Data shows that as of September 22, the Drewry World Containerized Index (WCI) has been declining for 30 consecutive weeks. This week’s WCI fell 10% from last week to US$4,471.99/FEU, down 57% from the same period last year; Shanghai exports The Container Freight Index (SCFI) has fallen for 15 consecutive weeks, and this week fell 10.4% from last week to 2072.04 points.


The oversupply of shipping capacity in the shipping market is the main reason for the decline in freight rates. Institutional data shows that in the third quarter of this year, global container shipping capacity increased by 3.9% year-on-year, but due to sluggish demand, the idle capacity rate hit a five-year peak.

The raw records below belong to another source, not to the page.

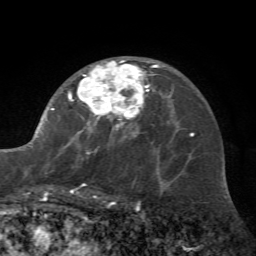
Breast MRI (dynamic contrast-enhanced), one axial slice; position 42 of 72 along the scan axis; cropped to one breast; dynamic contrast-enhanced series, time point 2 of 7 at this slice position (early post-contrast); 1.5 T; TE 4.2 ms, TR 8.7 ms; 2.2 mm slice thickness; 256 × 256 image matrix, field of view 180 × 180 mm. Female patient.
Outlined on this slice (semi-automatically segmented with operator editing):
- enhancing-tissue mask used for the functional tumour volume (all voxels passing the contrast-enhancement thresholds inside the analysis volume; usually the tumour): bounding box (x1, y1, x2, y2) in pixels: (23, 60, 162, 197)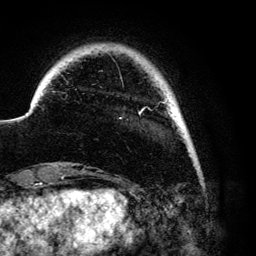
Breast MRI (dynamic contrast-enhanced), one axial slice; position 14 of 134 along the scan axis; cropped to one breast; dynamic contrast-enhanced series, time point 2 of 6 at this slice position (early post-contrast); 3 T; TE 4.2 ms, TR 7.9 ms; 1.2 mm slice thickness; 256 × 256 image matrix, field of view 170 × 170 mm. Female patient.
Annotated regions visible in this slice (semi-automatically segmented with operator editing):
- enhancing-tissue mask used for the functional tumour volume (all voxels passing the contrast-enhancement thresholds inside the analysis volume; usually the tumour): bounding box <138,97,168,114> (left, top, right, bottom; pixels)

Affected by the drop in freight rates, many shipping companies have begun to suspend sailings in order to change the situation of excess supply. Data released by shipping consultancy Drewry showed that during the five-week period from September 19 to October 23, out of a total of 750 scheduled voyages on major routes such as trans-Pacific, trans-Atlantic, Asia-Nordic and Asia-Mediterranean, 122 sailings were cancelled, with a cancellation rate of 16%. Among them, the world's three major shipping alliances have successively cancelled a total of 101 voyages. The largest number of cancelled voyages was the 2M alliance with 40 voyages; the THE alliance with 33.5 voyages; and the fewest Ocean Alliance with 27.5 voyages.